Sono anche interessata all’aspetto macro/micro del lavoro, e spesso realizzo le opere in modo che ci siano ricompense per chi le guarda da vicino, un piccolo bonus per coloro che possono vederle di persona. Sento che il web è stato molto utile per sviluppare il mio lavoro; posso raggiungere più persone con le mie opere di quanto sarei stata in grado di fare se le avessero viste solo dal vivo. Sto parlando con voi ora, probabilmente perché avete visto il mio lavoro online, e non perché l’avete visto di persona.

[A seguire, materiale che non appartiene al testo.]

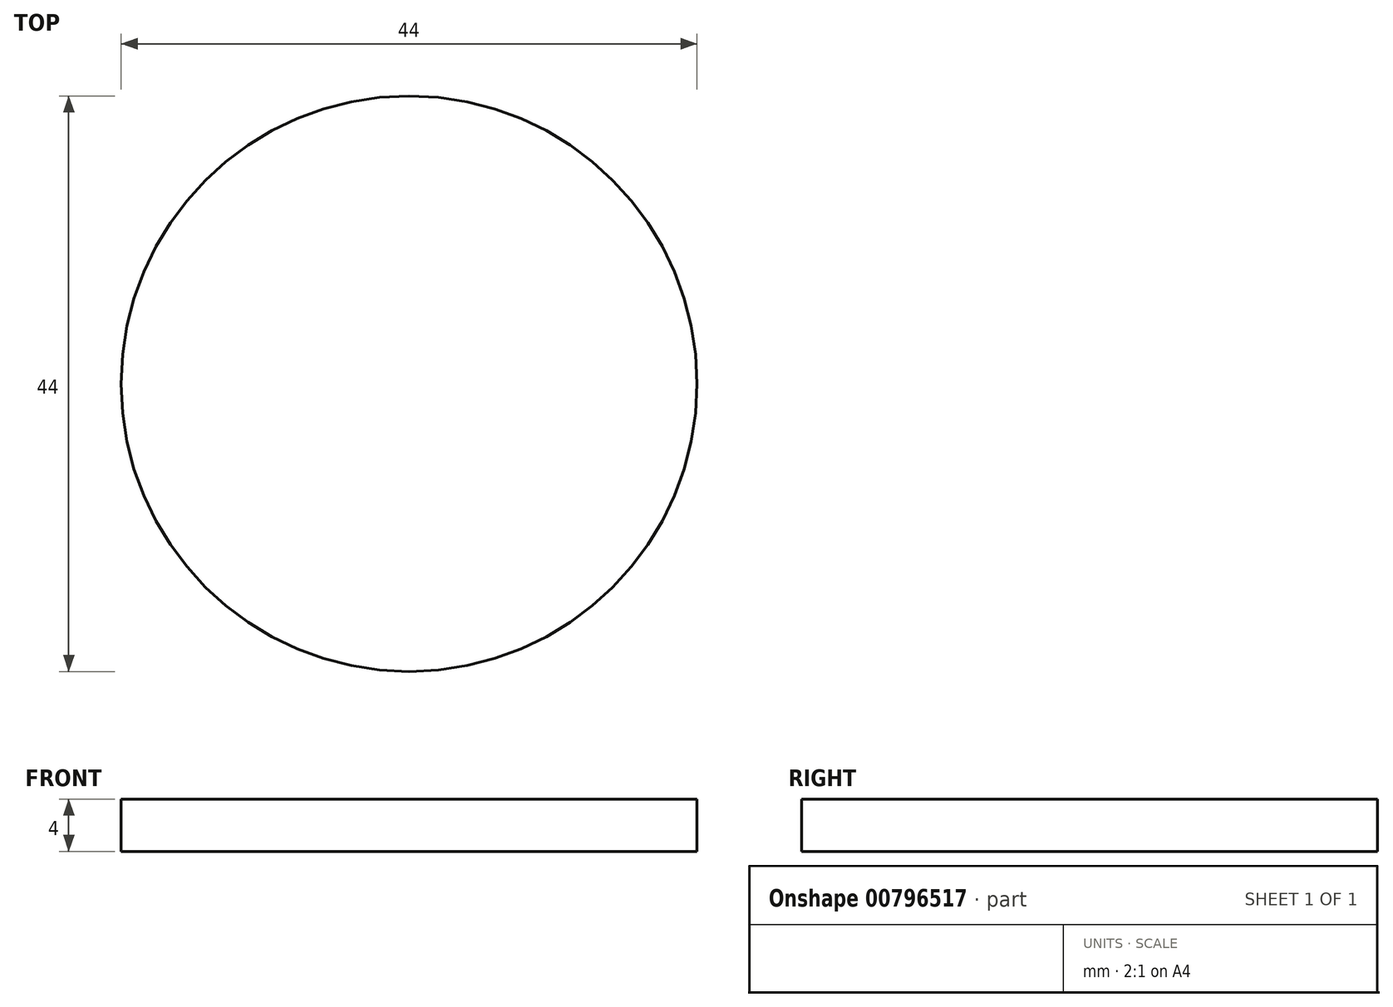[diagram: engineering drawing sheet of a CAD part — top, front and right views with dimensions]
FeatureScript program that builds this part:
annotation { "Feature Type Name" : "Feature", "Feature Type Description" : "" }
export const myFeature = defineFeature(function(context is Context, id is Id, definition is map)
    precondition{}
    {
        {
            var Q0;
            Q0=qCreatedBy(makeId("Top.planeOp"),FACE);
            var sketch = newSketch(context, id + "F0", { "sketchPlane" : qUnion([Q0])});
            skCircle(sketch, "E0", {"center": v(0, 0) * mm, "radius": 22 * mm});
            skCircle(sketch, "E1", {"center": v(0, 0) * mm, "radius": 20 * mm});
            skSolve(sketch);
        }
        {
            var Q0;
            Q0 = qSketchRegion(id + "F0", true);
            var Q1;
            Q1=makeQuery(id+"F0.imprint","IMPRINT",FACE,{"disambiguationData":[TD([[makeQuery(id+"F0.imprint","IMPRINT",EDGE,{"derivedFrom":sQuery(id+"F0.wireOp",EDGE,"E1")}),1.0]])]});
            extrude(context, id + "F1", {"entities" : qUnion([Q0, Q1]), "oppositeDirection" : true, "depth" : 4 * mm, "offsetDistance" : 25 * mm});
        }
    });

Tuttavia apprezzo molto la possibilità di comunicare con tutto il mondo, e di poter vedere opere d’arte che non avrei visto di persona. Sento anche che i tessili stessi sono rappresentativi delle connessioni globali tramite il loro processo di produzione – molti dei nostri materiali tessili sono fatti in altri luoghi del mondo.
Come è cambiato il tuo lavoro in questi ultimi due anni in cui la pandemia ha modificato la vita quotidiana?

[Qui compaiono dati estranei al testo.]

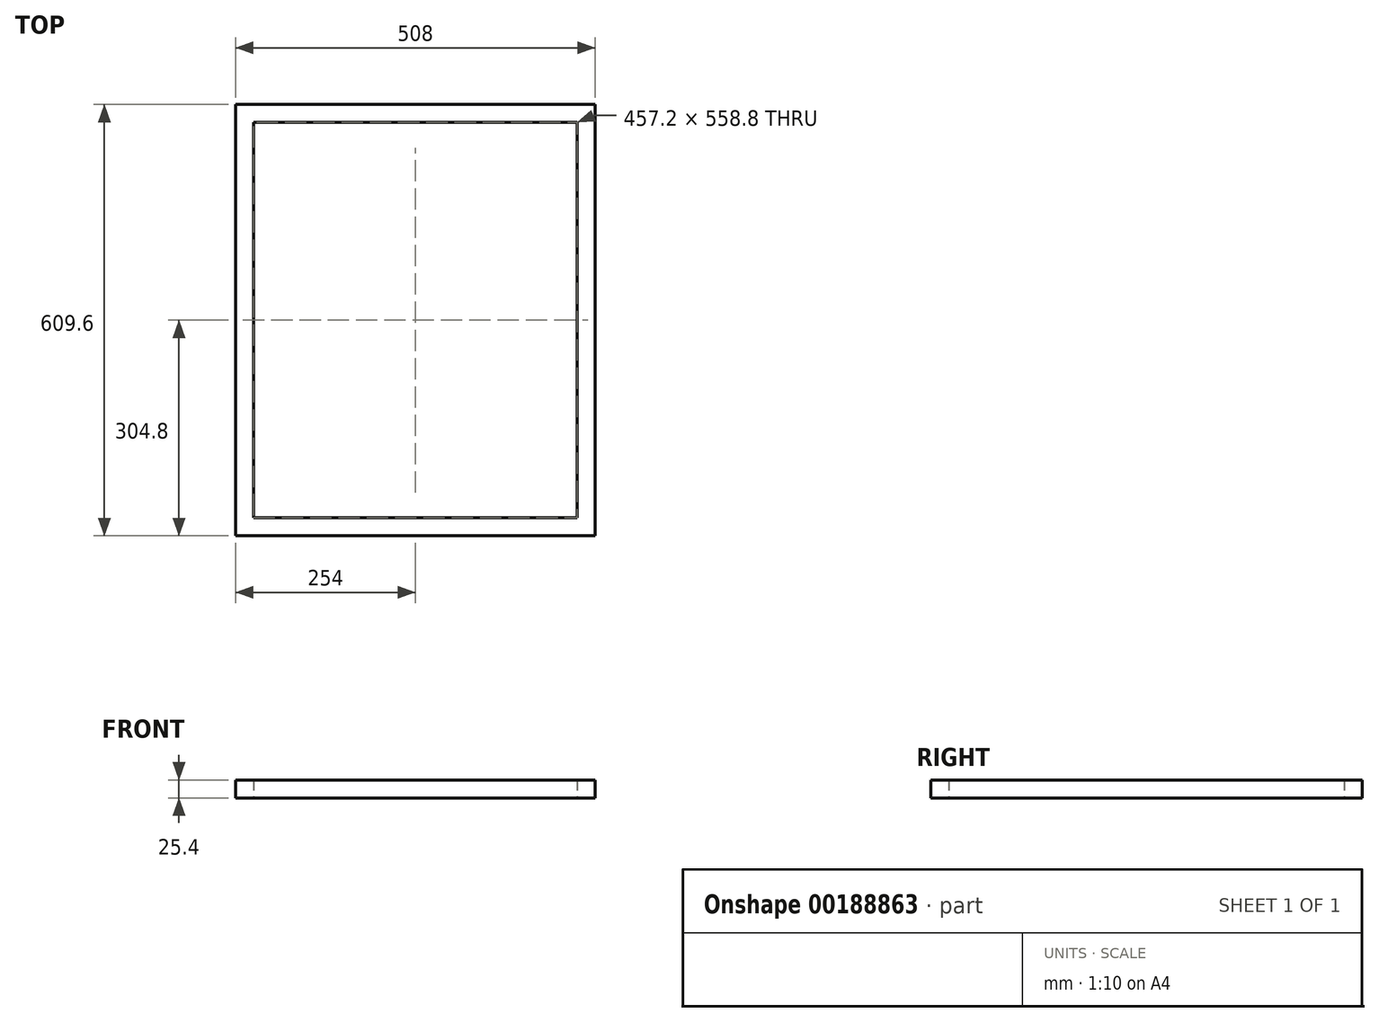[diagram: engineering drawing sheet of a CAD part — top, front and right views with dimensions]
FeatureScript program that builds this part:
annotation { "Feature Type Name" : "Feature", "Feature Type Description" : "" }
export const myFeature = defineFeature(function(context is Context, id is Id, definition is map)
    precondition{}
    {
        {
            var Q0;
            Q0=qCreatedBy(makeId("Top.planeOp"),FACE);
            var sketch = newSketch(context, id + "F0", { "sketchPlane" : qUnion([Q0])});
            skLineSegment(sketch, "E0.bottom", {"start": v(254, -304.8) * mm, "end": v(-254, -304.8) * mm});
            skLineSegment(sketch, "E0.top", {"start": v(254, 304.8) * mm, "end": v(-254, 304.8) * mm});
            skLineSegment(sketch, "E0.left", {"start": v(254, -304.8) * mm, "end": v(254, 304.8) * mm});
            skLineSegment(sketch, "E0.right", {"start": v(-254, -304.8) * mm, "end": v(-254, 304.8) * mm});
            skPoint(sketch, "E0.middle", {"position": v(0, 0) * mm});
            skLineSegment(sketch, "E1.bottom", {"start": v(228.6, -279.4) * mm, "end": v(-228.6, -279.4) * mm});
            skLineSegment(sketch, "E1.top", {"start": v(228.6, 279.4) * mm, "end": v(-228.6, 279.4) * mm});
            skLineSegment(sketch, "E1.left", {"start": v(228.6, -279.4) * mm, "end": v(228.6, 279.4) * mm});
            skLineSegment(sketch, "E1.right", {"start": v(-228.6, -279.4) * mm, "end": v(-228.6, 279.4) * mm});
            skSolve(sketch);
        }
        {
            var Q0;
            Q0=makeQuery(id+"F0.imprint","IMPRINT",FACE,{"disambiguationData":[TD([[makeQuery(id+"F0.imprint","IMPRINT",EDGE,{"derivedFrom":sQuery(id+"F0.wireOp",EDGE,"E0.bottom")}),-1.0]])]});
            var sketch = newSketch(context, id + "F1", { "sketchPlane" : qUnion([Q0])});
            skSolve(sketch);
        }
        {
            var Q0;
            Q0=makeQuery(id+"F1.imprint","IMPRINT",FACE,{"disambiguationData":[TD([[makeQuery(id+"F1.imprint","IMPRINT",EDGE,{"derivedFrom":makeQuery(id+"F0.imprint","IMPRINT",EDGE,{"derivedFrom":sQuery(id+"F0.wireOp",EDGE,"E0.bottom")})}),-1.0]])]});
            extrude(context, id + "F2", {"entities" : qUnion([Q0]), "depth" : 25.4 * mm, "offsetDistance" : 25.4 * mm});
        }
    });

Il mio lavoro si è concentrato per molti anni sulle connessioni, ma ora penso che ci sia una maggiore attenzione al valore di queste reti, e a come sostenerle quando non possiamo toccarci fisicamente. Mi scopro a fare lavori che prendono in considerazione anche il modo in cui mi connetto con me stessa, piuttosto che le connessioni tra me e quelli al di fuori di me. La pandemia ha creato la necessità di trovare conforto a livello interiore, e di cercare l’equilibrio tra la solitudine e l’essere soli. Possiamo essere soli anche insieme. Ma la solitudine è diversa. E credo che sia qualcosa a cui ho pensato molto negli ultimi anni.

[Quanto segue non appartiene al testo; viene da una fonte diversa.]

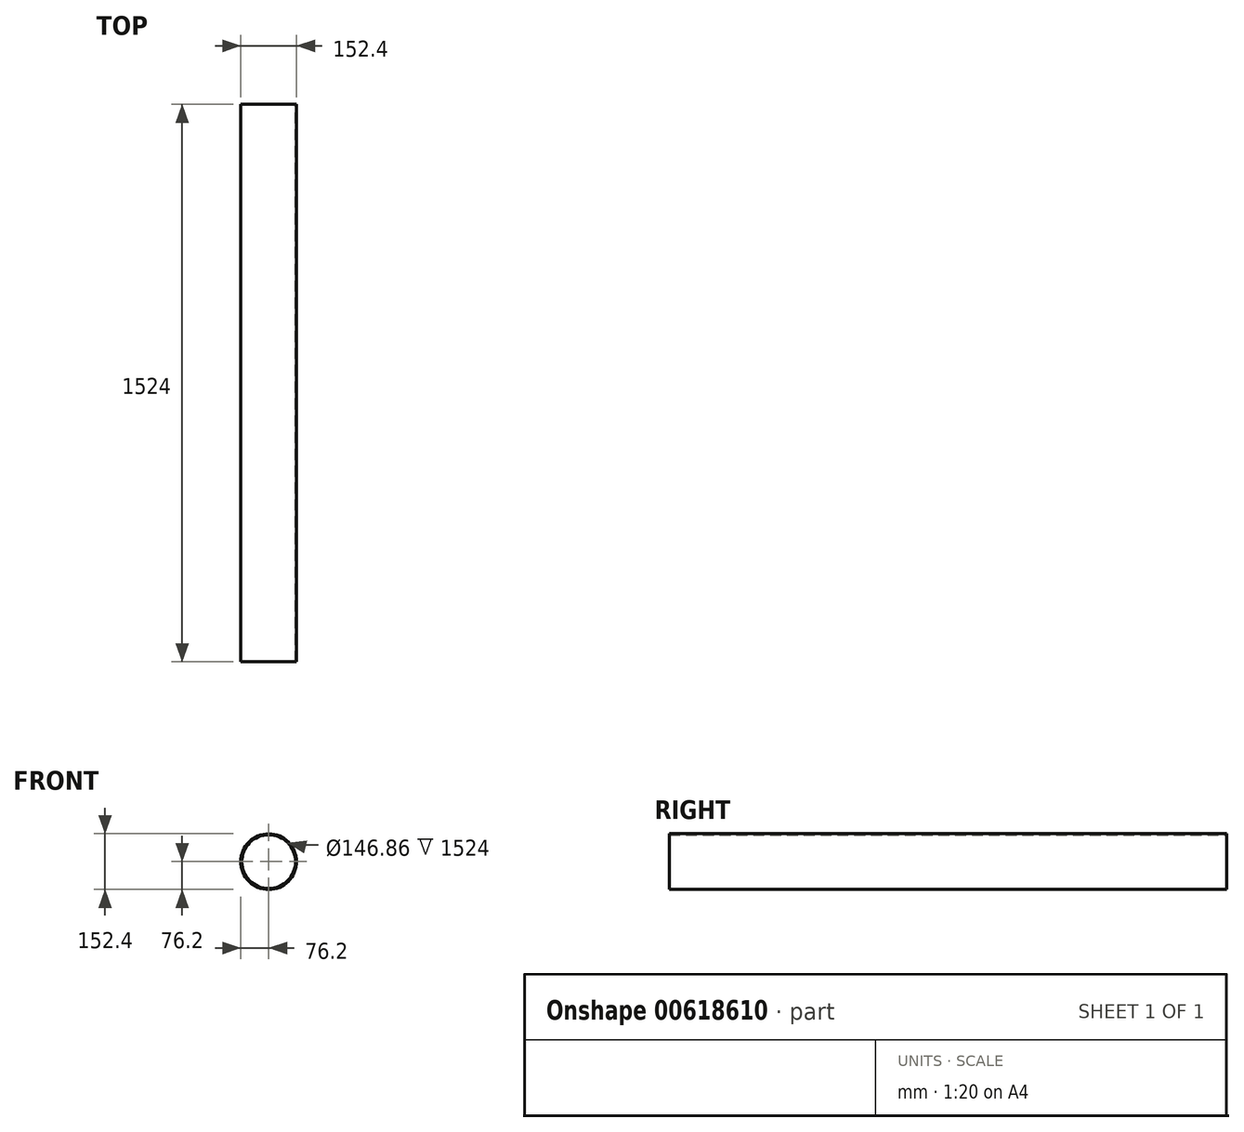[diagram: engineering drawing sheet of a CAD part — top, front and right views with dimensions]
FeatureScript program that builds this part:
annotation { "Feature Type Name" : "Feature", "Feature Type Description" : "" }
export const myFeature = defineFeature(function(context is Context, id is Id, definition is map)
    precondition{}
    {
        {
            var Q0;
            Q0=qCreatedBy(makeId("Front.planeOp"),FACE);
            var sketch = newSketch(context, id + "F0", { "sketchPlane" : qUnion([Q0])});
            skCircle(sketch, "E0", {"center": v(0, 0) * mm, "radius": 76.2 * mm});
            skCircle(sketch, "E1", {"center": v(0, 0) * mm, "radius": 73.43 * mm});
            skSolve(sketch);
        }
        {
            var Q0;
            Q0=makeQuery(id+"F0.imprint","IMPRINT",FACE,{"disambiguationData":[TD([[makeQuery(id+"F0.imprint","IMPRINT",EDGE,{"derivedFrom":sQuery(id+"F0.wireOp",EDGE,"E0")}),1.0]])]});
            extrude(context, id + "F1", {"entities" : qUnion([Q0]), "depth" : 1524 * mm, "offsetDistance" : 25.4 * mm});
        }
    });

Che ruolo ha il colore nel tuo lavoro e nella tua pratica artistica?
Per me, il colore è la natura. Vediamo bellissimi tramonti, fiori, alberi, tutto in natura è colore. Penso anche all’idea di lavoro spirituale e connessione, e a come il colore sia legato a questo. Puoi “aprire la tua mente” attraverso le sostanze psichedeliche, che cambiano la tua esperienza dei colori e dei pattern e allo stesso tempo cambiano il modo in cui conosci te stesso e la tua relazione con il mondo e con gli altri. Il colore è anche legato alla storia – certi colori potevano essere indossati solo dai reali, per esempio, o erano e sono sacri nelle credenze religiose. Per quanto riguarda la mia esperienza personale, io percepisco in maniera sinestetica, e la mia sinestesia è più marcata quando leggo un testo. Ogni lettera ha un'”aura” colorata, ad esempio il rosa per la “a” o il blu profondo per la “e”. La lettura è sempre stata una parte della mia vita, il modo in cui imparo le informazioni e credo che questo sia in parte dovuto ai colori delle parole. Sento che il colore gioca un ruolo importante nel modo in cui sperimentiamo il mondo intorno a noi e per i nostri stati emotivi, e questo è il motivo per cui uso un’abbondanza di colore nel mio lavoro.
A cosa stai lavorando al momento?
Attualmente sto lavorando su una nuova serie di opere per la mia mostra personale nel luglio 2022 in una galleria qui a Portland, Wellwell Projects. Debutterò con un nuovo lavoro, e sto portando le tecniche che ho esplorato con il mio progetto a Meta Open Arts ad un nuovo livello. In questa mostra ci sarà molto lavoro influenzato dal paesaggio, e ancora più lavoro che esplora la mia relazione con me stessa e il mio nucleo interiore. Sono davvero entusiasta di creare opere più meditative con cui lo spettatore possa rimanere per più di uno sguardo e vedere cose nuove ogni momento.